■ What to work on
Check the records below line by line, and report how many lines include the string "Adhes". No other words are needed.

**** Material provided ****

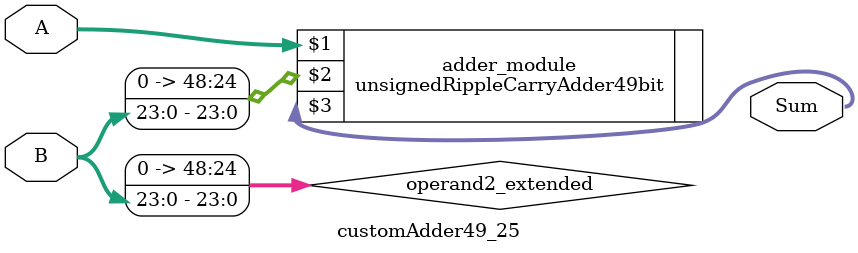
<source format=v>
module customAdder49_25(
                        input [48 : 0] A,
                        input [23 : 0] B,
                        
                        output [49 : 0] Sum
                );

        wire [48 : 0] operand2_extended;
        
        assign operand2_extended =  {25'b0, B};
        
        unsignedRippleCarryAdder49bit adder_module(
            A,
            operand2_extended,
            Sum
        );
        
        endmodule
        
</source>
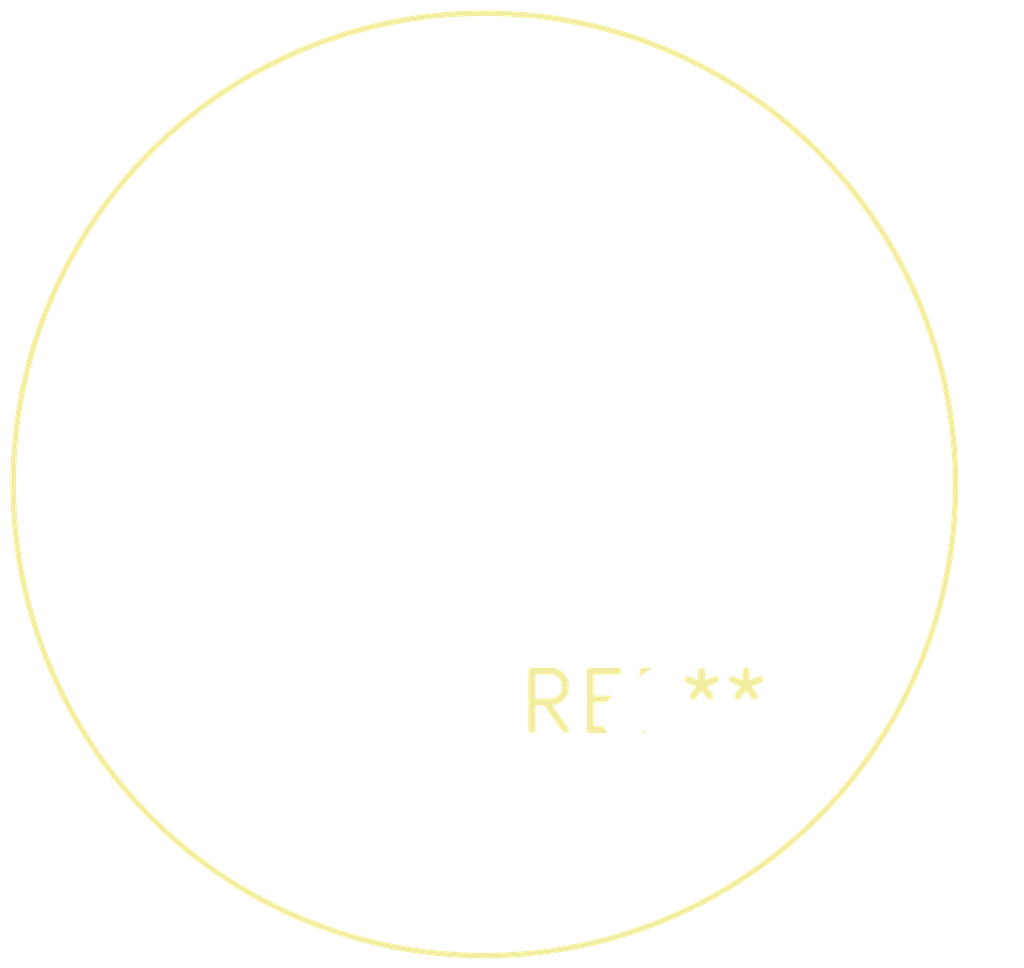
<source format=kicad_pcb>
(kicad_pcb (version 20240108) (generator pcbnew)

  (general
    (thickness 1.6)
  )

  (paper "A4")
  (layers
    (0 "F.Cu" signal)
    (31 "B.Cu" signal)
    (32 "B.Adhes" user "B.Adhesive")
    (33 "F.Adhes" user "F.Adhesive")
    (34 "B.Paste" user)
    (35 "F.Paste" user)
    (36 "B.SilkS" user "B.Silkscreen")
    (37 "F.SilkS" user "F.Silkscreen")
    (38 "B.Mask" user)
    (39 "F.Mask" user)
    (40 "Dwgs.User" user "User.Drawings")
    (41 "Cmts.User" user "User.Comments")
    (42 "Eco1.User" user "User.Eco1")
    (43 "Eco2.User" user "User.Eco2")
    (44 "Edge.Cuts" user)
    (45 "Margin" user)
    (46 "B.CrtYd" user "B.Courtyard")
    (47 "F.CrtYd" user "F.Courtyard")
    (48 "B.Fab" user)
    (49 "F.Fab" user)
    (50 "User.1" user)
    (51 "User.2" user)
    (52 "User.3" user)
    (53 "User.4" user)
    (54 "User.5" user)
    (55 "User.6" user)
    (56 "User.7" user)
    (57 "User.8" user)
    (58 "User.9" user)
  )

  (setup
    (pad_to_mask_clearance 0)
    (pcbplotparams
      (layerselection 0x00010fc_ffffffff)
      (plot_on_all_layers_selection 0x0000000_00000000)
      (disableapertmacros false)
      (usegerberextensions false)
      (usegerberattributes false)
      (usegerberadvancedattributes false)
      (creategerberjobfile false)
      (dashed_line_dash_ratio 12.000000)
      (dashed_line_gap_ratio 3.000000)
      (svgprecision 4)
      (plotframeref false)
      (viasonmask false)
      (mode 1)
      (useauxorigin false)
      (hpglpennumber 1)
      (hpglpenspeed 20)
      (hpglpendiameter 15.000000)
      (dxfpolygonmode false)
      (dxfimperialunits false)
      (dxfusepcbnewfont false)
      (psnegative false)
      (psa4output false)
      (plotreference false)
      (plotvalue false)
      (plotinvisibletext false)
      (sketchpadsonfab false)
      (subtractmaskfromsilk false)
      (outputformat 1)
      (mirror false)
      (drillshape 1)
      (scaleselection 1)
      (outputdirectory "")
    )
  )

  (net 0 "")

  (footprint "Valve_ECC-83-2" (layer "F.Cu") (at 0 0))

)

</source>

****
**** Material provided ****

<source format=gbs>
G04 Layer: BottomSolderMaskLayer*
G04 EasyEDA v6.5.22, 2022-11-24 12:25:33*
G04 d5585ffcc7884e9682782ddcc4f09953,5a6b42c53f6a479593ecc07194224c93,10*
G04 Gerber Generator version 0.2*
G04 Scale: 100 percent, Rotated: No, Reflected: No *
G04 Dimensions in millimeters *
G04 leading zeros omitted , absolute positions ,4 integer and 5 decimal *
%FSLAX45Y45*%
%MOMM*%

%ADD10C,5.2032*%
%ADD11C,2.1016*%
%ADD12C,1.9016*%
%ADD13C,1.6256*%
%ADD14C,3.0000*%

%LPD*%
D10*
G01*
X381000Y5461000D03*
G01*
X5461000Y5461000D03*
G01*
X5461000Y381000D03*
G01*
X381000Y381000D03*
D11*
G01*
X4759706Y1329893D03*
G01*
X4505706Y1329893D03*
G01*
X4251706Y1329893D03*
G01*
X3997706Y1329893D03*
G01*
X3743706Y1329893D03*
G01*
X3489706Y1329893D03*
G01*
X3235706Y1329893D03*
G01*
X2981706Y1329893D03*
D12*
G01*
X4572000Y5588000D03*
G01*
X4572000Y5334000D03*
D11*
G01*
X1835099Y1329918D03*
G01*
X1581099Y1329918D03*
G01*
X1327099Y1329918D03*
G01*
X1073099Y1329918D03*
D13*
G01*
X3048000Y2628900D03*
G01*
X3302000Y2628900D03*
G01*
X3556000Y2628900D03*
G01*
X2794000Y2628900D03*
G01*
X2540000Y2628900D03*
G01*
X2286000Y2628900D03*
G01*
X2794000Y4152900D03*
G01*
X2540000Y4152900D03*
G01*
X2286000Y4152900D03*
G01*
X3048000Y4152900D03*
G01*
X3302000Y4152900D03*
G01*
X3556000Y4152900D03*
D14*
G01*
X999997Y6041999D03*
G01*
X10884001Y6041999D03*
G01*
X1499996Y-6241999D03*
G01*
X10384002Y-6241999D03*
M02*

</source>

****

■ Completed task
2